España alcanzó ya lo que en química llaman “el punto de saturación” en degradación institucional que culmina, por ahora, con la imputación del fiscal general del Estado por el Tribunal Supremo (TS) que ha encontrado indicios de ilegalidad en su actuación.
Es este un hecho insólito en la democracia española que en los casi cincuenta años transcurridos desde la aprobación de la Constitución nunca tuvo tan alta magistratura investigada por la justicia, en este caso por la filtración de datos de un ciudadano particular que, ¡oh casualidad!, es la pareja de la presidenta de Madrid a la que el presidente del Gobierno tiene una aversión especial.
Tan grave como la imputación del fiscal es su negativa a dimitir alegando que “protege mejor la Fiscalía” permaneciendo en el cargo, lo que indigna a la mayoría de fiscales -le apoyan sus afines y los que le deben su nombramiento-, que piden su dimisión para preservar la dignidad de la Institución.
Pero más grave aún que la imputación y la negativa a dimitir es la defensa grosera del fiscal que hacen el presidente y los ministros, también el de Justicia, que sostienen que “cumplió con su obligación y es víctima de una cacería”. Que el Gobierno de España cuestione y desacredite el auto tomado por unanimidad por seis magistrados del TS, de distintas sensibilidades, es un escándalo que supera todos los límites imaginables en un Estado de derecho y ofende la inteligencia de los demócratas.

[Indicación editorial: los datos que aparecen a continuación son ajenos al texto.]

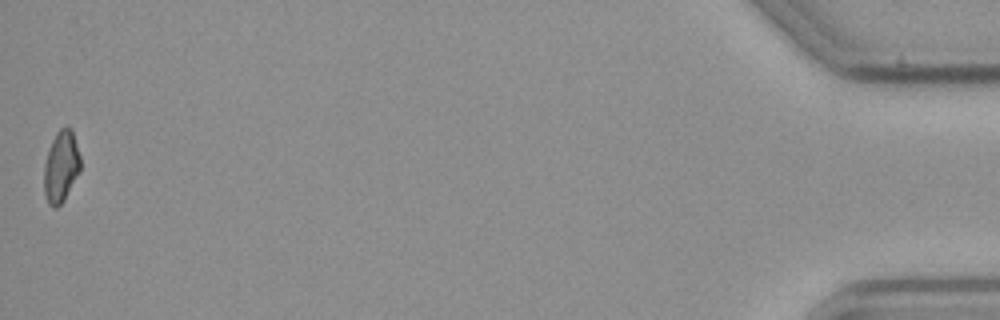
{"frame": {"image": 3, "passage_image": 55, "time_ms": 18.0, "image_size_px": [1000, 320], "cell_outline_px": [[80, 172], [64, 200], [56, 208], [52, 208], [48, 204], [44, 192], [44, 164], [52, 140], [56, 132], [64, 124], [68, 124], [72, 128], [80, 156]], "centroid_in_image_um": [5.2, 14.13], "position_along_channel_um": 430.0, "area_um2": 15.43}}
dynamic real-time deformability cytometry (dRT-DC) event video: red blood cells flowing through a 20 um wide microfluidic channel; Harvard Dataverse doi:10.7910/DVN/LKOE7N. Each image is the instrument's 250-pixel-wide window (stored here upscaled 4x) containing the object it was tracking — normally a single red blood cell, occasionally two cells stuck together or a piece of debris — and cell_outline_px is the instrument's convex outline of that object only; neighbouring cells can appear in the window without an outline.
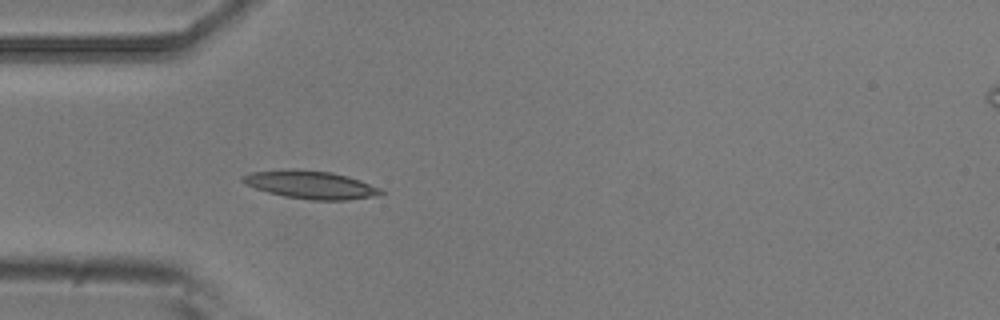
{"species": "common noctule bat (a hibernating species)", "species_latin": "Nyctalus noctula", "temperature_condition": "room temperature", "stored_images_in_passage": 4, "camera_frame_rate_fps": 3000, "um_per_image_px": 0.085, "animal": {"sex": "male", "body_mass_g": 20.5, "forearm_length_mm": 52.5}, "frame": {"image": 1, "passage_image": 4, "time_ms": 1.0, "image_size_px": [1000, 320], "cell_outline_px": [[388, 192], [376, 196], [348, 200], [312, 200], [284, 196], [268, 192], [244, 184], [240, 180], [240, 176], [252, 172], [288, 168], [296, 168], [332, 172], [348, 176], [360, 180], [380, 188]], "centroid_in_image_um": [26.41, 15.69], "position_along_channel_um": 58.6, "area_um2": 22.89}}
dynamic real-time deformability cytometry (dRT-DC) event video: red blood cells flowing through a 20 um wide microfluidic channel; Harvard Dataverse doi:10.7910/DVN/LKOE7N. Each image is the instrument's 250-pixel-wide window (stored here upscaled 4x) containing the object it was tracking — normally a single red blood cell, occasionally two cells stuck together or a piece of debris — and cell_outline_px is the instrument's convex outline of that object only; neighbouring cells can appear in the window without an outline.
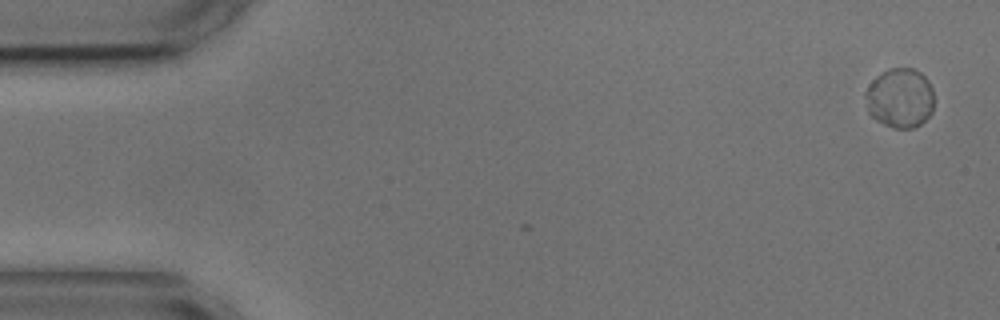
{"species": "common noctule bat (a hibernating species)", "species_latin": "Nyctalus noctula", "temperature_condition": "cold", "stored_images_in_passage": 7, "camera_frame_rate_fps": 3000, "um_per_image_px": 0.085, "animal": {"sex": "male", "body_mass_g": 17.9, "forearm_length_mm": 54.2}, "frame": {"image": 1, "passage_image": 1, "time_ms": 0.0, "image_size_px": [1000, 320], "cell_outline_px": [[932, 112], [920, 124], [912, 128], [892, 128], [876, 120], [868, 112], [864, 92], [872, 80], [876, 76], [888, 68], [912, 68], [920, 72], [928, 80], [932, 88]], "centroid_in_image_um": [76.47, 8.32], "position_along_channel_um": 8.5, "area_um2": 23.87}}
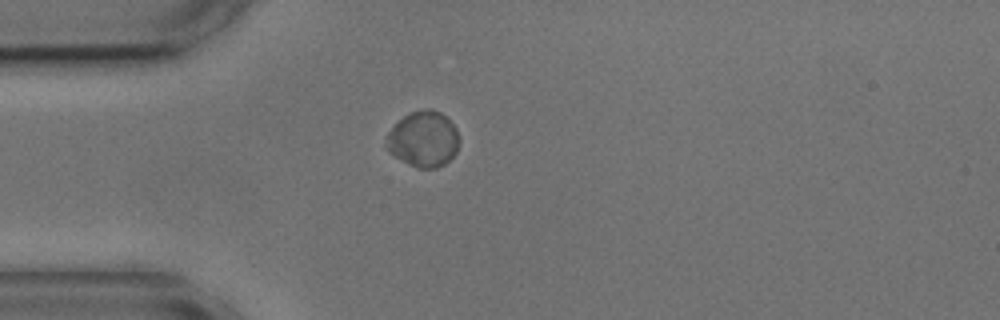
{"frame": {"image": 2, "passage_image": 3, "time_ms": 4.333, "image_size_px": [1000, 320], "cell_outline_px": [[460, 140], [456, 152], [444, 164], [436, 168], [416, 168], [388, 152], [388, 132], [408, 112], [428, 108], [432, 108], [440, 112], [456, 128]], "centroid_in_image_um": [36.01, 11.82], "position_along_channel_um": 49.0, "area_um2": 23.41}}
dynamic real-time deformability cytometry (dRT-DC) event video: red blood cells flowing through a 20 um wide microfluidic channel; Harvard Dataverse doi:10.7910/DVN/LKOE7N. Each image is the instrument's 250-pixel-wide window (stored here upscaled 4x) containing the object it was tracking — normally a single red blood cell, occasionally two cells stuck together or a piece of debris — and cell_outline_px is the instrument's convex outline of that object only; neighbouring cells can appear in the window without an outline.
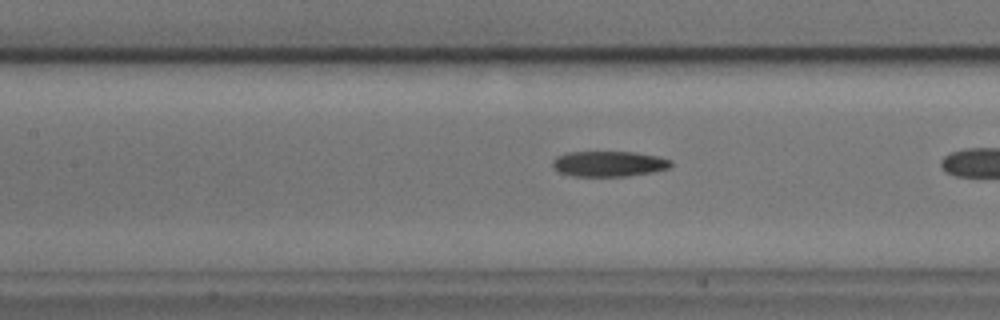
{"species": "common noctule bat (a hibernating species)", "species_latin": "Nyctalus noctula", "temperature_condition": "cold", "stored_images_in_passage": 32, "camera_frame_rate_fps": 3000, "um_per_image_px": 0.085, "animal": {"sex": "male", "body_mass_g": 17.9, "forearm_length_mm": 54.2}, "frame": {"image": 1, "passage_image": 14, "time_ms": 4.333, "image_size_px": [1000, 320], "cell_outline_px": [[672, 168], [652, 172], [628, 176], [572, 176], [556, 172], [552, 168], [552, 160], [556, 156], [568, 152], [632, 152], [660, 156], [672, 160]], "centroid_in_image_um": [51.74, 13.93], "position_along_channel_um": 155.7, "area_um2": 17.92}}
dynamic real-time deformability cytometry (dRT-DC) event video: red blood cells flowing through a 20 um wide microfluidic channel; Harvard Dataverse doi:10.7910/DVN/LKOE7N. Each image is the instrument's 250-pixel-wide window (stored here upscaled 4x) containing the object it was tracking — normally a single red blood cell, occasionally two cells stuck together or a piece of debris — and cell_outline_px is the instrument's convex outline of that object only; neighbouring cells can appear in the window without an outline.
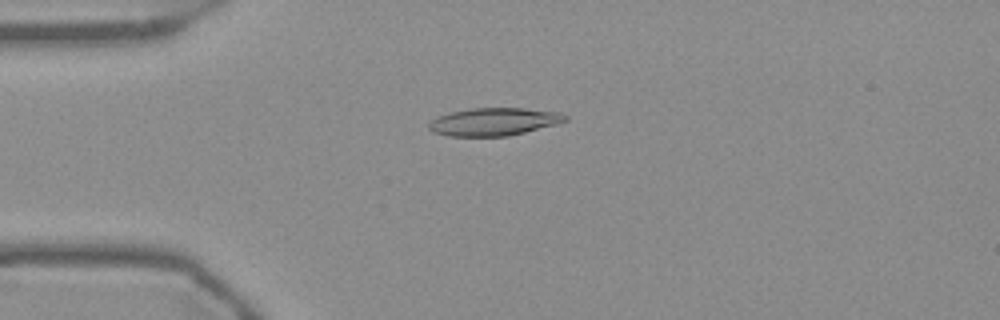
{"species": "Egyptian fruit bat (a non-hibernating species)", "species_latin": "Rousettus aegyptiacus", "temperature_condition": "warm", "stored_images_in_passage": 42, "camera_frame_rate_fps": 3000, "um_per_image_px": 0.085, "frame": {"image": 1, "passage_image": 3, "time_ms": 0.667, "image_size_px": [1000, 320], "cell_outline_px": [[568, 120], [556, 124], [508, 136], [448, 136], [432, 132], [428, 128], [428, 124], [436, 116], [468, 108], [524, 108], [560, 112], [568, 116]], "centroid_in_image_um": [41.96, 10.34], "position_along_channel_um": 43.0, "area_um2": 22.14}}
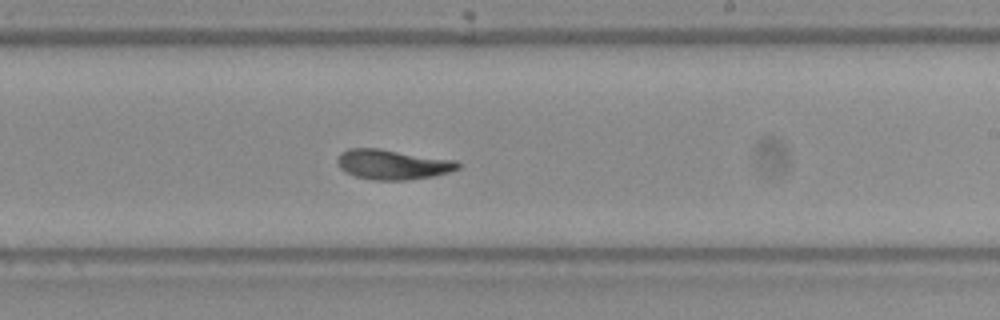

Lo dicho por el señor Bolaños es una acusación de prevaricación a esos magistrados, tercer poder del Estado, y eso es propio del modelo de democracias iliberales o autocracias, como Venezuela, pero no puede tener cabida en la democracia española. Estamos ante un deterioro institucional sin precedentes.
Otra deriva de los presuntos casos de corrupción y de este episodio del fiscal es el daño reputacional para España y la democracia. Hace dos semana The Economist acusaba al presidente del Gobierno de permanecer en el cargo a costa de la democracia española y la semana pasada Bloomberg, un referente en información económica y política, publicaba que “el presidente español se enfrenta al mayor escándalo de corrupción de sus seis años en Moncloa…, las acusaciones de corrupción en su círculo íntimo le ponen contra las cuerdas”.
Presiento que dirigentes demócratas como el presidente Macron, el canciller Scholz, la primera ministra Meloni, el polaco Donald Tusk demás políticos europeos también alucinan con tantos episodios corruptos en los aledaños del poder en España.
El proceso de degradación democrática e institucional que alcanza su apogeo ahora con este episodio del fiscal general es una nueva señal que indica el corrimiento de la democracia española hacia el modelo de autocracias como la venezolana que tanto admira la izquierda y ve con complacencia el Gobierno. Es para echarse a temblar.